Tuesday, December 19, 2017

Excessive Immigration

Approximately 43.3 million foreign-born people live in the United States. Broken down by immigration status, the foreign-born population includes 20.7 million naturalized U.S. citizens and 22.6 million noncitizens. Of the noncitizens, approximately 13.1 million are lawful permanent residents, 11.1 million are unauthorized migrants and 1.7 million hold temporary visas.

The number of foreign-born individuals in the U.S. population has more than quadrupled since 1965 and is expected to reach 78 million by 2065.  At just 9.6 million in 1965, foreign-born individuals represented 5 percent of the U.S. population. By 2015, immigrants made up 13.5 percent of the total U.S. population. Still, today’s share of the immigrant population as a percentage of the total U.S. population remains below its peak in 1890, when 14.8 percent of the U.S. population had immigrated to the country.

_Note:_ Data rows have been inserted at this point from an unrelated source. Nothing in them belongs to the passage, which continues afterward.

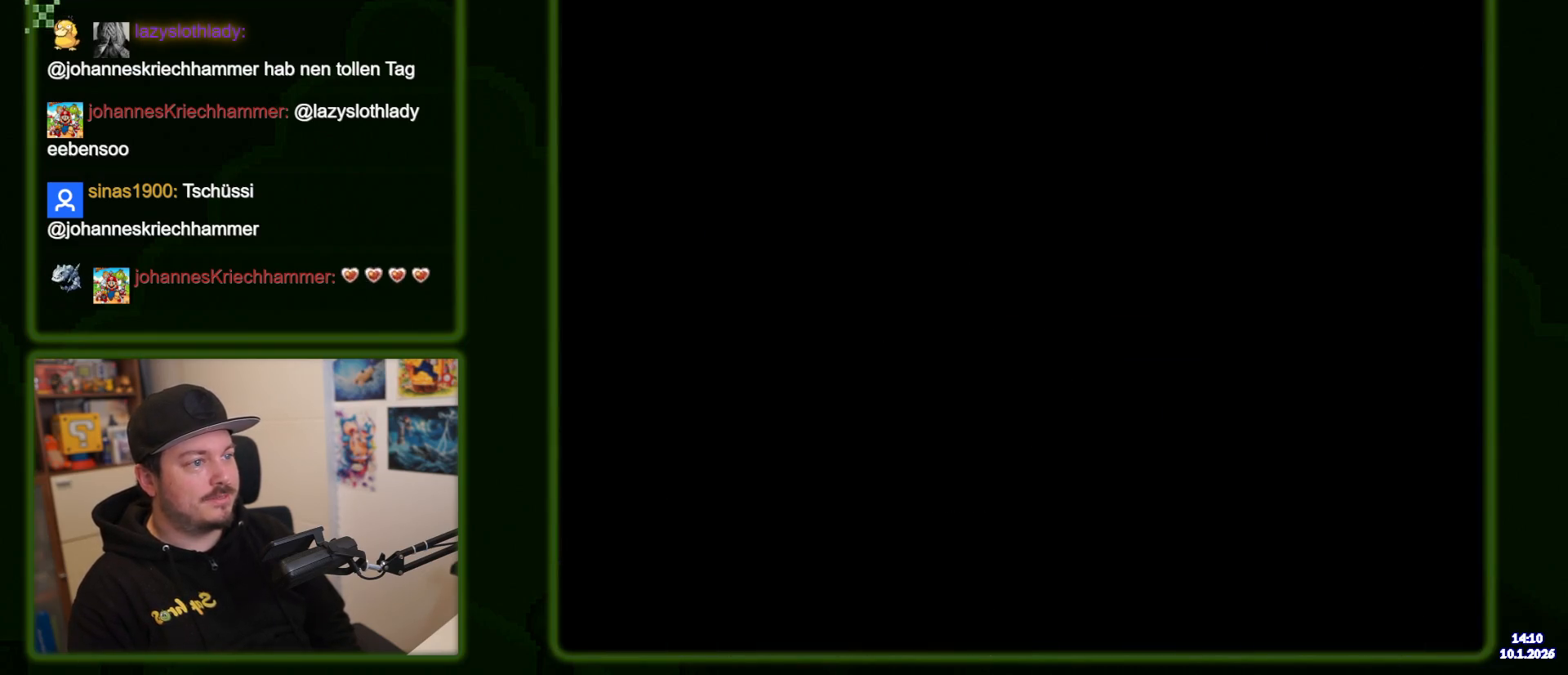
{"dt_ms": 500, "buttons": ["B", "Y"], "events": []}
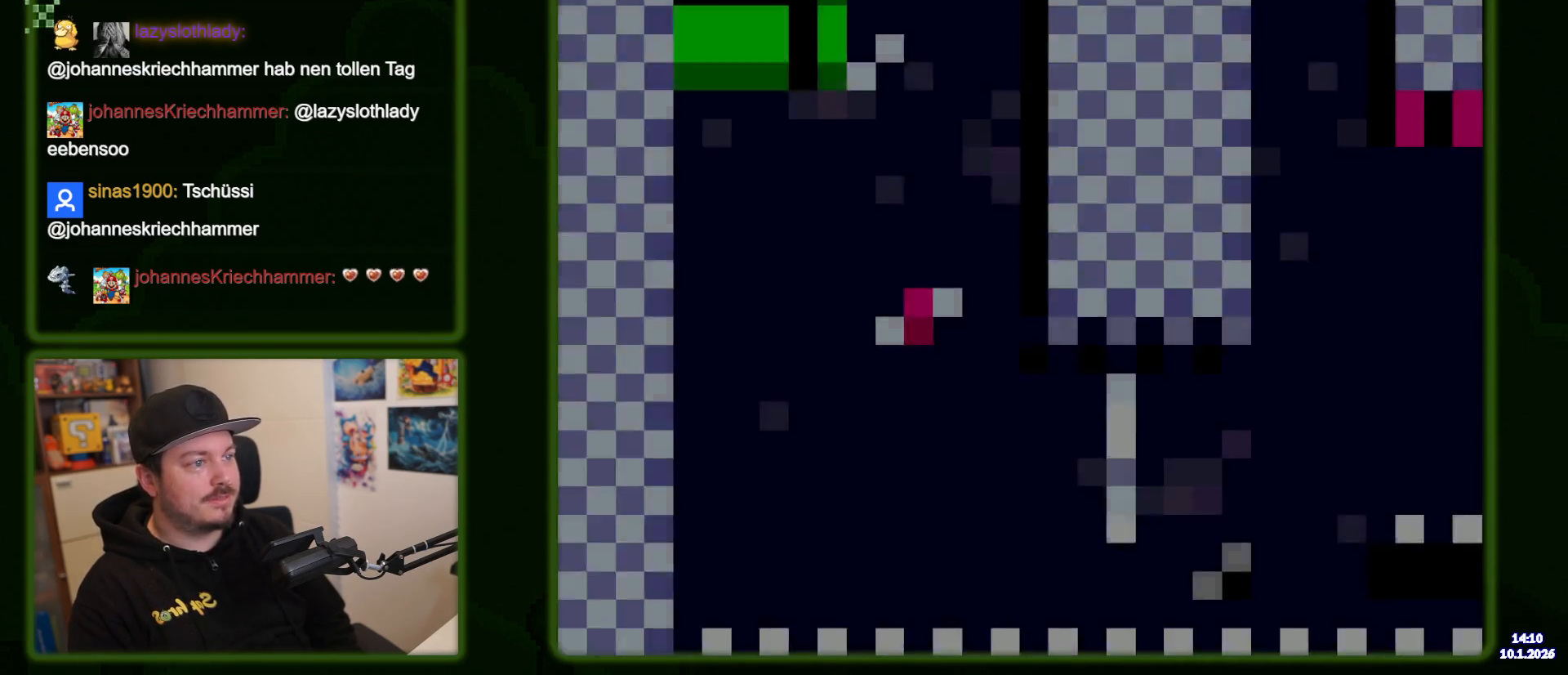
{"dt_ms": 500, "buttons": ["B", "Y"], "events": []}
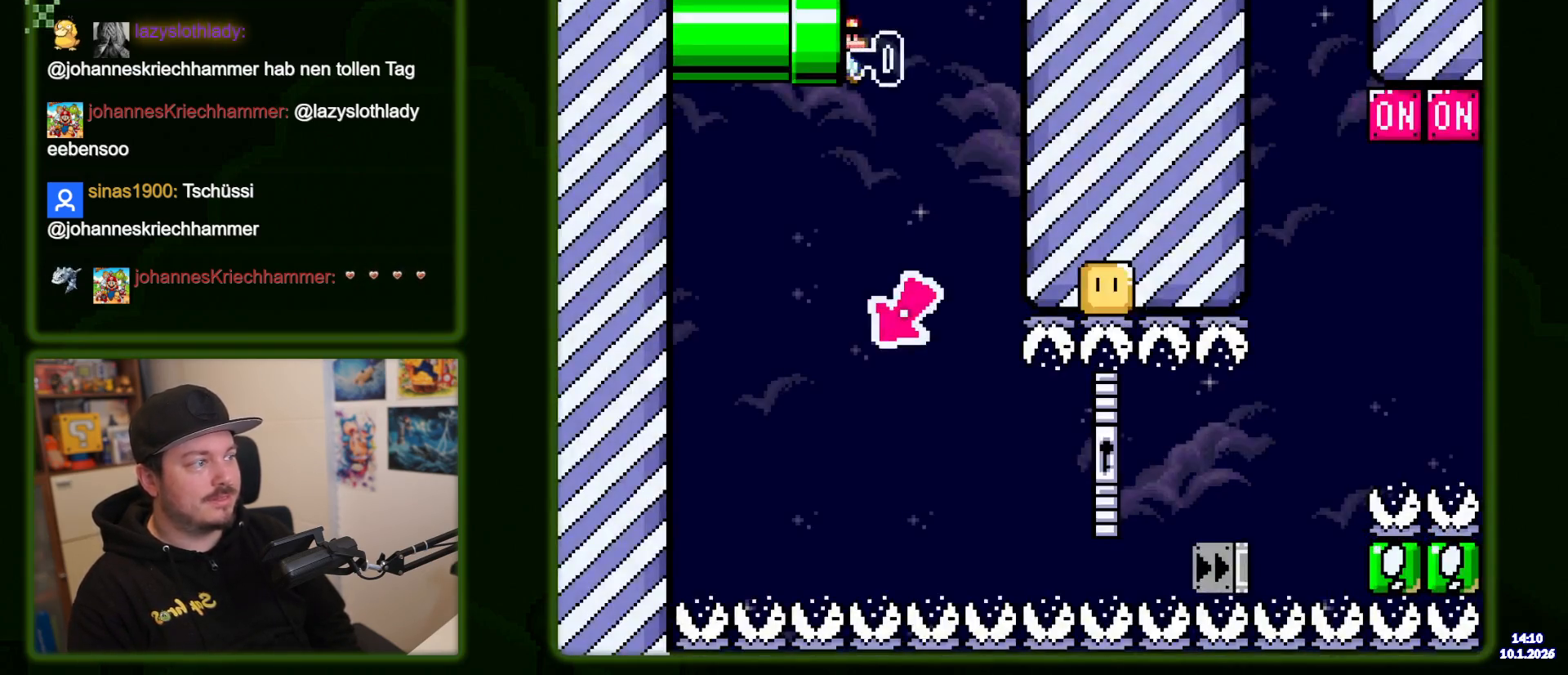
{"dt_ms": 500, "buttons": ["B", "Y"], "events": []}
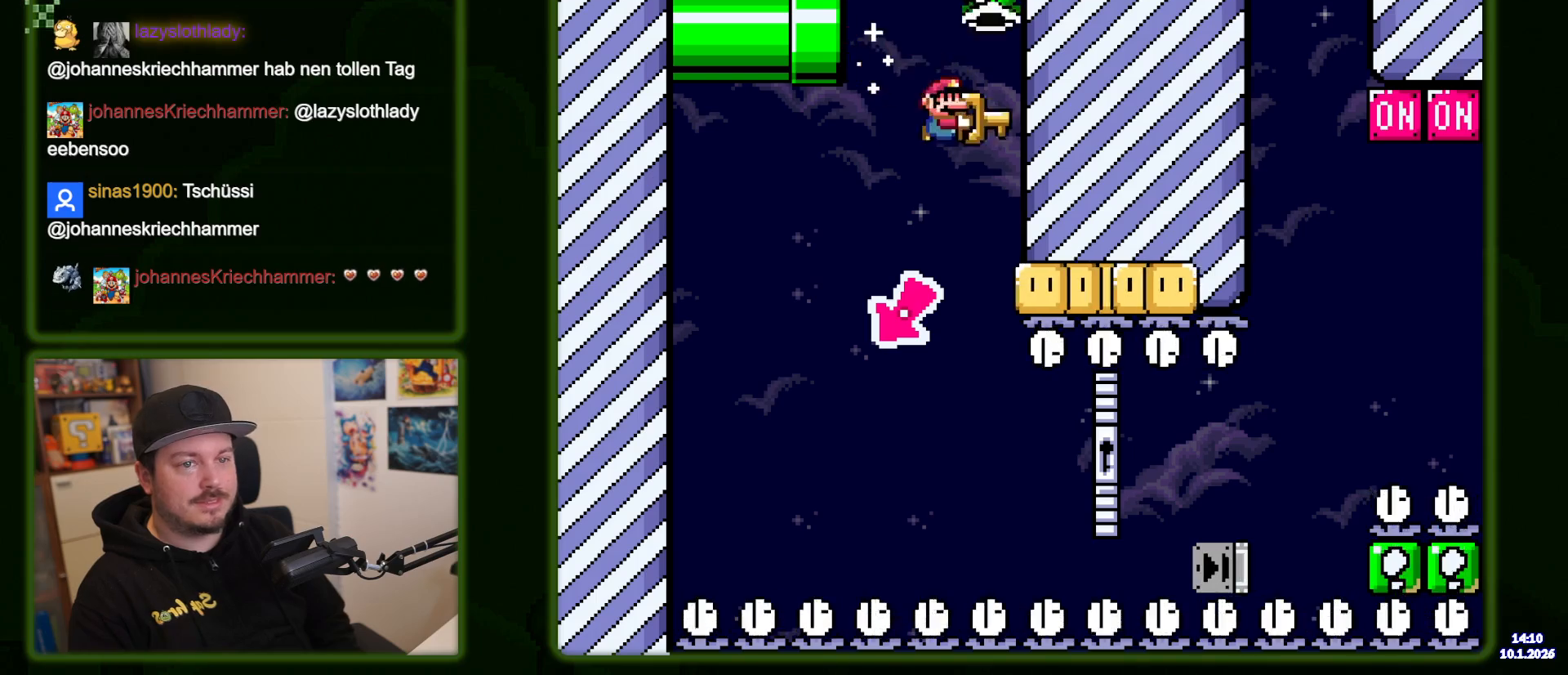
{"dt_ms": 500, "buttons": ["B", "Y", "DPAD_LEFT"], "events": [[283, "DPAD_LEFT", "down"]]}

The countries of origin of today’s immigrants are more diverse than they were 50 years ago. In 1960, a full 75 percent of the foreign-born population residing in the United States was from Europe, while in 2015, only 11.1 percent of the immigrant population was born in Europe. In 2015, 11.6 million foreign-born residents—26.9 percent of the foreign-born population—were from Mexico; 2.7 million immigrants were from China; 2.4 million were from India; 2 million were from the Philippines; 1.4 million were from El Salvador; 1.3 million were from Vietnam; 1.2 million were from Cuba; and 1.1 million each were from the Dominican Republic and South Korea.

More Mexican immigrants are returning home than arriving in the United States. From 2009 to 2014, 1 million immigrants returned to Mexico while 870,000 arrived in the United States. This decline can be attributed to a drop of unauthorized Mexican immigrants, which peaked in 2007 at 6.9 million.

 

https://www.americanprogress.org/issues/immigration/reports/2017/04/20/430736/facts-immigration-today-2017-edition/

 

63.2% of working-age Americans have a job. US immigration doubled in 1989 and jobs were off-shored after 1993. The jobs that were created from 2009 to 2016 were mostly minimum wage jobs that went to immigrants and refugees. We will be reforming our excessive immigration policies to be based on merit in 2018.